The presence of lawyers at the center of the attempted coup (plus one political consultant) attests the place of lawyers in American culture. Think of the Devil and Daniel Webster where an individual is more than a match against Satan versus the more traditional match between priest and Satan in the The Exorcist. Clarence Darrow in history and fiction in Inherit the Wind looms large in American culture as does Atticus Finch from To Kill a Mocking Bird. Of course these are all lawyers for the defense like Perry Mason and Ben Matlock, not lawyers who sought to perpetrate a crime. Even the Dream Team lawyers who helped O.J. get away with murder did not actually participate in the murder itself.

In this case the lawyers were the prime movers in the assault on America. They had to be restrained by Team Normal in some very contentious meetings. Still the presence of these lawyers at the pinnacle of extra-judicial power telling the moron child what he wanted to hear shows how perilously close we came to there being a successful coup.

WHERE’S LINCOLN?

When the indictments were first announced, I saw and heard Chris Hayes, MSNBC, passionately speak out on behalf of Lincoln. He recited parts of the Gettysburg Address, one of the most sacred texts in American history. He reminded us today that Lincoln knew of the fragility of the American experiment, of how the current generation in his time was being tested to determine if it could long endure just as we are now being tested. In so doing, Hayes raised the stakes (or rather recognized that they had been raised) to the level of an existential threat to the continued existence of the United States.

While Hayes was right in what he said, what he omitted also is important. Hayes was acting if all Americans recognized and accepted the validity of the message Lincoln delivered at Gettysburg. Even in his own time, Lincoln did not represent the views of all Americans. Even in his own time, Lincoln did not represent the view of all northerners. To this very day Lincoln is not a hero in the Confederacy. The Lincoln Memorial is a union memorial where Union people hold great events. Mount Rushmore Lincoln is in the north, Stonewall Jackson is in the Confederacy.

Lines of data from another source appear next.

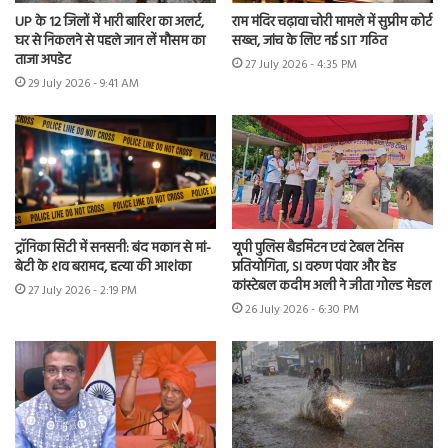
UP के 12 जिलों में भारी बारिश का अलर्ट,
राम मंदिर चढ़ावा चोरी मामले में सुप्रीम कोर्ट
घर से निकलने से पहले जान लें मौसम का
सख्त, जांच के लिए नई SIT गठित
ताजा अपडेट
27 July 2026 - 4:35 PM
29 July 2026 - 9:41 AM
ट्रॉनिका सिटी में सनसनी: बंद मकान से मां-
यूपी पुलिस बैडमिंटन एवं टेबल टेनिस
बेटी के शव बरामद, हत्या की आशंका
प्रतियोगिता, SI वरुण पंवार और हेड
कांस्टेबल कदीम अली ने जीता गोल्ड मेडल
27 July 2026 - 2:19 PM
26 July 2026 - 6:30 PM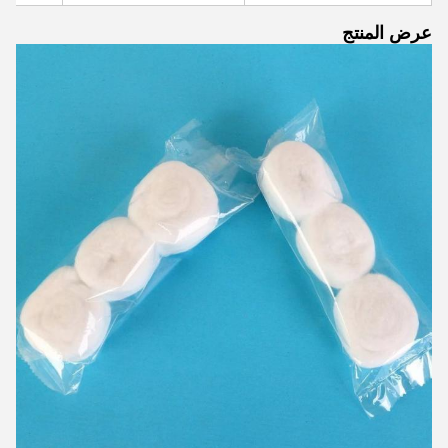
عرض المنتج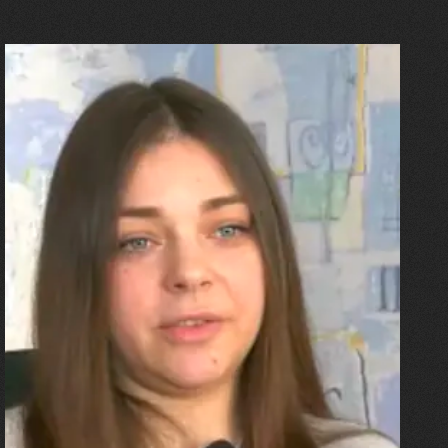
27.07.2026
Олександра Лініченко
"Я перенесла 11 операцій, та
плакала від фантомного
болю. Але маленька донька
бере за руку і змушує йти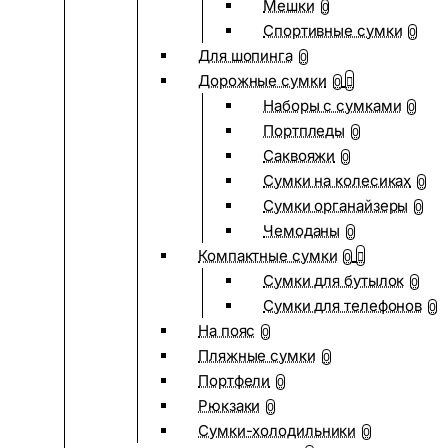
Мешки
0
Спортивные сумки
0
Для шопинга
0
Дорожные сумки
0
Наборы с сумками
0
Портпледы
0
Саквояжи
0
Сумки на колесиках
0
Сумки органайзеры
0
Чемоданы
0
Компактные сумки
0
Сумки для бутылок
0
Сумки для телефонов
0
На пояс
0
Пляжные сумки
0
Портфели
0
Рюкзаки
0
Сумки-холодильники
0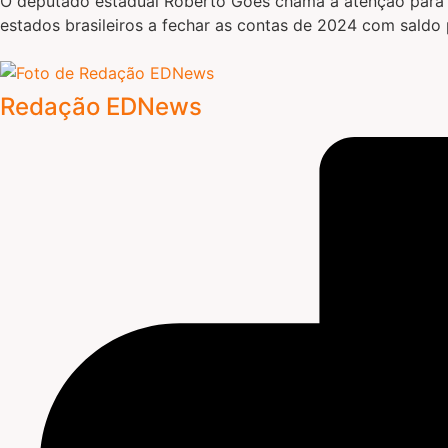
O deputado estadual Roberto Góes chama a atenção para u
estados brasileiros a fechar as contas de 2024 com saldo 
Redação EDNews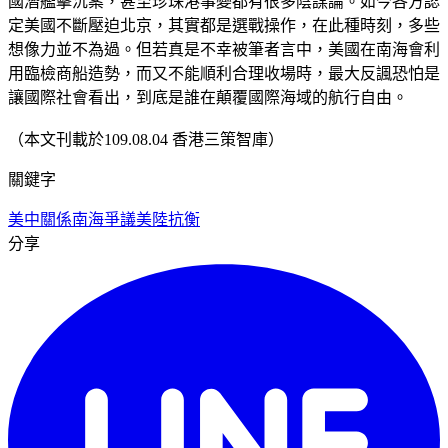
國潛艦擊沉案，甚至珍珠港事變都有很多陰謀論。如今各方認
定美國不斷壓迫北京，其實都是選戰操作，在此種時刻，多些
想像力並不為過。但若真是不幸被筆者言中，美國在南海會利
用臨檢商船造勢，而又不能順利合理收場時，最大反諷恐怕是
讓國際社會看出，到底是誰在顛覆國際海域的航行自由。
（本文刊載於109.08.04 香港三策智庫）
關鍵字
美中關係
南海爭議
美陸抗衡
分享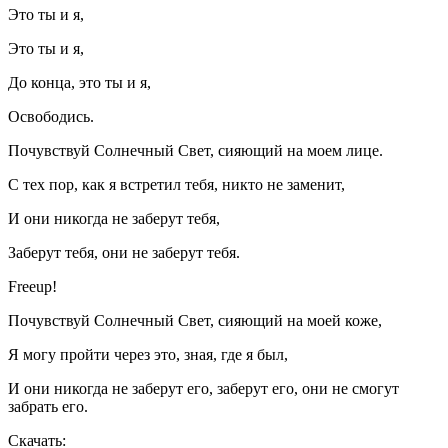
Это ты и я,
Это ты и я,
До конца, это ты и я,
Освободись.
Почувствуй Солнечный Свет, сияющий на моем лице.
С тех пор, как я встретил тебя, никто не заменит,
И они никогда не заберут тебя,
Заберут тебя, они не заберут тебя.
Freeup!
Почувствуй Солнечный Свет, сияющий на моей коже,
Я могу пройти через это, зная, где я был,
И они никогда не заберут его, заберут его, они не смогут
забрать его.
Скачать: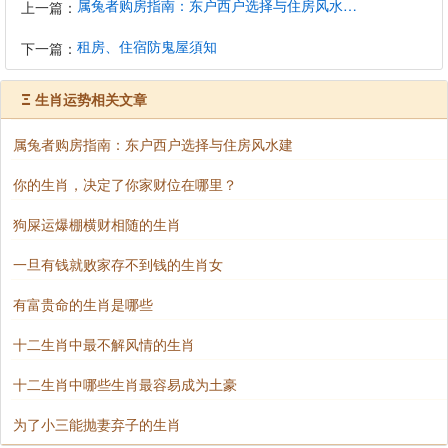
属兔者购房指南：东户西户选择与住房风水建议
上一篇：
租房、住宿防鬼屋須知
下一篇：
Ξ
生肖运势相关文章
属兔者购房指南：东户西户选择与住房风水建
你的生肖，决定了你家财位在哪里？
狗屎运爆棚横财相随的生肖
一旦有钱就败家存不到钱的生肖女
有富贵命的生肖是哪些
十二生肖中最不解风情的生肖
十二生肖中哪些生肖最容易成为土豪
为了小三能抛妻弃子的生肖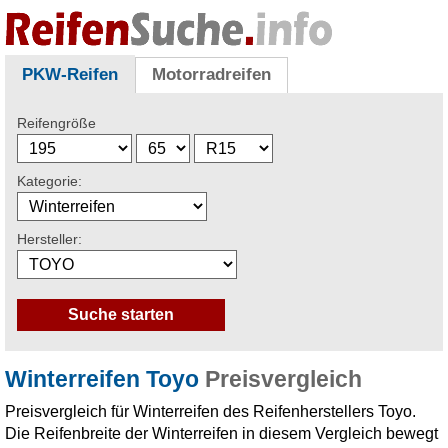
PKW-Reifen
Motorradreifen
Reifengröße
Kategorie:
Hersteller:
Winterreifen Toyo
Preisvergleich
Preisvergleich für Winterreifen des Reifenherstellers Toyo.
Die Reifenbreite der Winterreifen in diesem Vergleich bewegt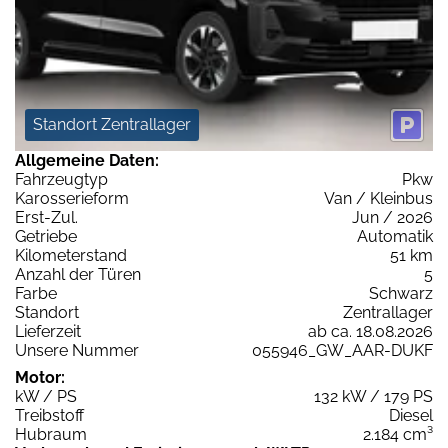
Standort Zentrallager
Allgemeine Daten:
Fahrzeugtyp
Pkw
Karosserieform
Van / Kleinbus
Erst-Zul.
Jun / 2026
Getriebe
Automatik
Kilometerstand
51 km
Anzahl der Türen
5
Farbe
Schwarz
Standort
Zentrallager
Lieferzeit
ab ca. 18.08.2026
Unsere Nummer
055946_GW_AAR-DUKF
Motor:
kW / PS
132 kW / 179 PS
Treibstoff
Diesel
Hubraum
2.184 cm³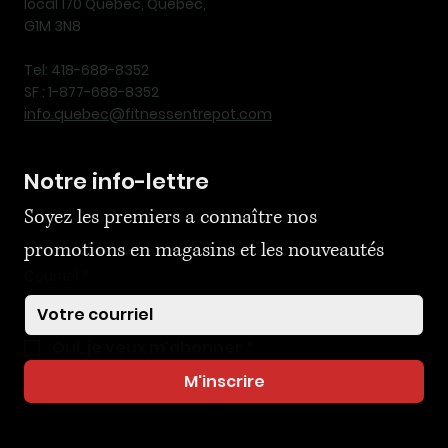
local 170 Québec, Québec,
G1M 3N8
Tel: 418-688-8352
SF : 1-877-688-8352
info.quebec@fitnessentrepot.com
Notre info-lettre
Soyez les premiers a connaître nos 
promotions en magasins et les nouveautés
Courriel
*
Oui, je veux m'abonner
*
M'inscrire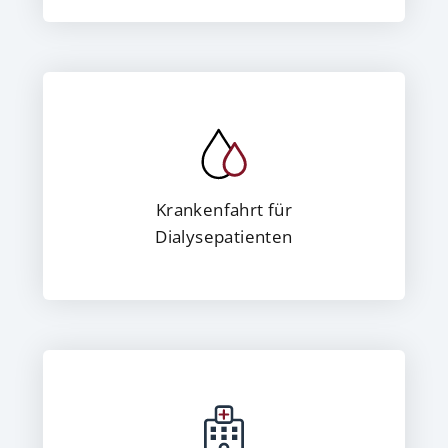
Krankenfahrt für
Dialysepatienten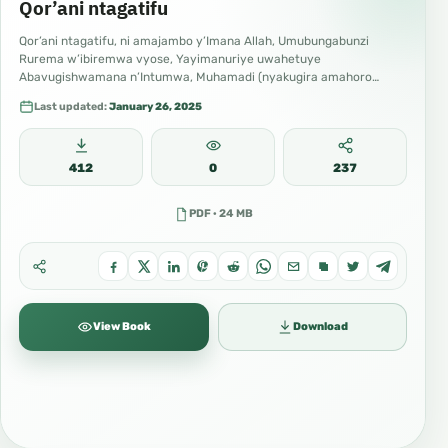
Qor’ani ntagatifu
Qor’ani ntagatifu, ni amajambo y’Imana Allah, Umubungabunzi
Rurema w’ibiremwa vyose, Yayimanuriye uwahetuye
Abavugishwamana n’Intumwa, Muhamadi (nyakugira amahoro
n’impuhwe z’Imana Allah). Iyo Qor’ani…
Last updated:
January 26, 2025
412
0
237
PDF · 24 MB
View Book
Download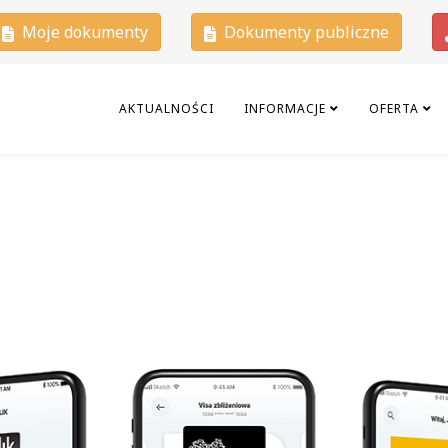
Moje dokumenty
Dokumenty publiczne
AKTUALNOŚCI
INFORMACJE
OFERTA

What Hayes omitted was something else Lincoln said about a house divided not being able to stand. We are that house divided. True the multiple trials may cumulatively undermine the passion to put one’s life on the line for Trump, but it does not change the fact that we are a divided country.

WHO LOST GEORGIA?

All the fuss over the votes the Loser implored the Georgia state officials to find obscures the truth of the voting in the state. Republican candidates did win sufficient votes in the down-ballot elections. What happen was over 30,000 people voted for Republican candidates except for the one at the top. These people may be prepared to do the same again in 2024 provided the down-ballot candidates are not also stolen election denying MAGAs. The same polls that show the size of the MAGA base in the Republican Party also show the number of Never Trumpers and pursuables in the Party.

Here are some questions to ask Republicans who are open to moving on.

If Trump is such a fighter, how come he never takes the stand to defend himself?
If the Department of Justice has been weaponized, how come all the people testifying against him are Republicans?
Who would testify on his behalf? Jim Jordan? Scott Perry? Roger Stone? Steve Bannon?

If the civil war is to end peacefully in 2024, it is essential that these Republicans make their voice heard. Back in 1861, people had plenty of time to prepare for what they would if Lincoln became president. Similarly, in 2025, the same would be true if Biden won again.

When the Confederate states seceded upon Lincoln’s inauguration, not every adult in the state had the right to vote. Any state, even Alabama, which rejects a Biden victory if he should win, will discovered a strong Union minority that does accept the result and wants to remain part of the United States. All the bluster “not my President” and secede may come to naught not simply because of the number of Democrats who do not want to secede, but because of the Republicans in the Confederacy for whom secession is a line too far to cross.